Compensating victims of the Post Office scandal is the "number one priority", a government minister has said.

Post Office Minister Kevin Hollinrake, the MP for Thirsk and Malton, also said the individuals responsible for the scandal should be held to account.

More than 900 Post Office workers were wrongly prosecuted for theft and false accounting between 1999 and 2015.

The government has pledged to bring in a new law to "swiftly exonerate and compensate" those falsely convicted.

Speaking to BBC Radio York, Mr Hollinrake said: "The scale is just horrendous."

He said his "number one priority" was to "try and get compensation and get answers for people" and he would continue to do so "until the last person is compensated".

"You've had marriages fail, people commit suicide, an horrendous impact on people's lives.

"It's perfectly reasonable that the public should demand people are held to account and that should mean criminal prosecutions wherever possible," he added.

More on the Post Office scandal

There were more than 900 convictions linked to the scandal, with only 93 so far being overturned, after a faulty computer system called Horizon made it appear money was missing from accounts.

The issue has been thrust back into the limelight recently after the ITV drama Mr Bates vs the Post Office was broadcast.

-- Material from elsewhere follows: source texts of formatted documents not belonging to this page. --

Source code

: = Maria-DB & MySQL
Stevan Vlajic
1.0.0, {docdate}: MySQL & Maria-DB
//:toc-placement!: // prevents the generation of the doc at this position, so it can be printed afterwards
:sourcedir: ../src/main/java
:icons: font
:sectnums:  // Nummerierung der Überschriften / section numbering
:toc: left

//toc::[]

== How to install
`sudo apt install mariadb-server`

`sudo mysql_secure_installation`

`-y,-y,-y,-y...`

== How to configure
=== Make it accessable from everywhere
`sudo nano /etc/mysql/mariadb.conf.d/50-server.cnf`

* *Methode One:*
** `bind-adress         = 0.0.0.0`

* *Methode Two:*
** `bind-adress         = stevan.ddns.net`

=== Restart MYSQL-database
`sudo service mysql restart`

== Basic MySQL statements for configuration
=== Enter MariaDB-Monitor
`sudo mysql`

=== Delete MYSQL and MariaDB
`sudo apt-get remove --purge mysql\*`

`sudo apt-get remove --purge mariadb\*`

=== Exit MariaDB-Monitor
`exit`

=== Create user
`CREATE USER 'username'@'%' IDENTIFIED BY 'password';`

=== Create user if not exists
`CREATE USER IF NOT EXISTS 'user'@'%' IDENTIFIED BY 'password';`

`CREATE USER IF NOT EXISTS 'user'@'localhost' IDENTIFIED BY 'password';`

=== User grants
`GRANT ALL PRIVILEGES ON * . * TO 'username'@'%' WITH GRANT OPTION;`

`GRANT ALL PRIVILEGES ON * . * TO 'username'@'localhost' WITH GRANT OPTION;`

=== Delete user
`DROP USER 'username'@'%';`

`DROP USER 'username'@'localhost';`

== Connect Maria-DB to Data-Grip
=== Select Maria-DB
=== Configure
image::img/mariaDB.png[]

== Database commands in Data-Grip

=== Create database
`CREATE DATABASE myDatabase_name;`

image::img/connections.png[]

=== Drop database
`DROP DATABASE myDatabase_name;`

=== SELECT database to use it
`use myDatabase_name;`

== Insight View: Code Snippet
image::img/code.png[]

An inquiry into the scandal re-started earlier, where a boss of Fujitsu, the company which created the faulty Horizon software, apologised to sub-postmasters.

The firm's Europe director Paul Patterson said it was "sorry for our part in this appalling miscarriage of justice".

"We are determined to continue to support this inquiry to get to the truth, wherever it lays," he added.

He promised to "engage with government" regarding compensation for victims.

Mr Hollinrake said: "It shouldn't just be a lesson learned, it should be corporations paying back towards the huge compensation bill the taxpayer is picking up."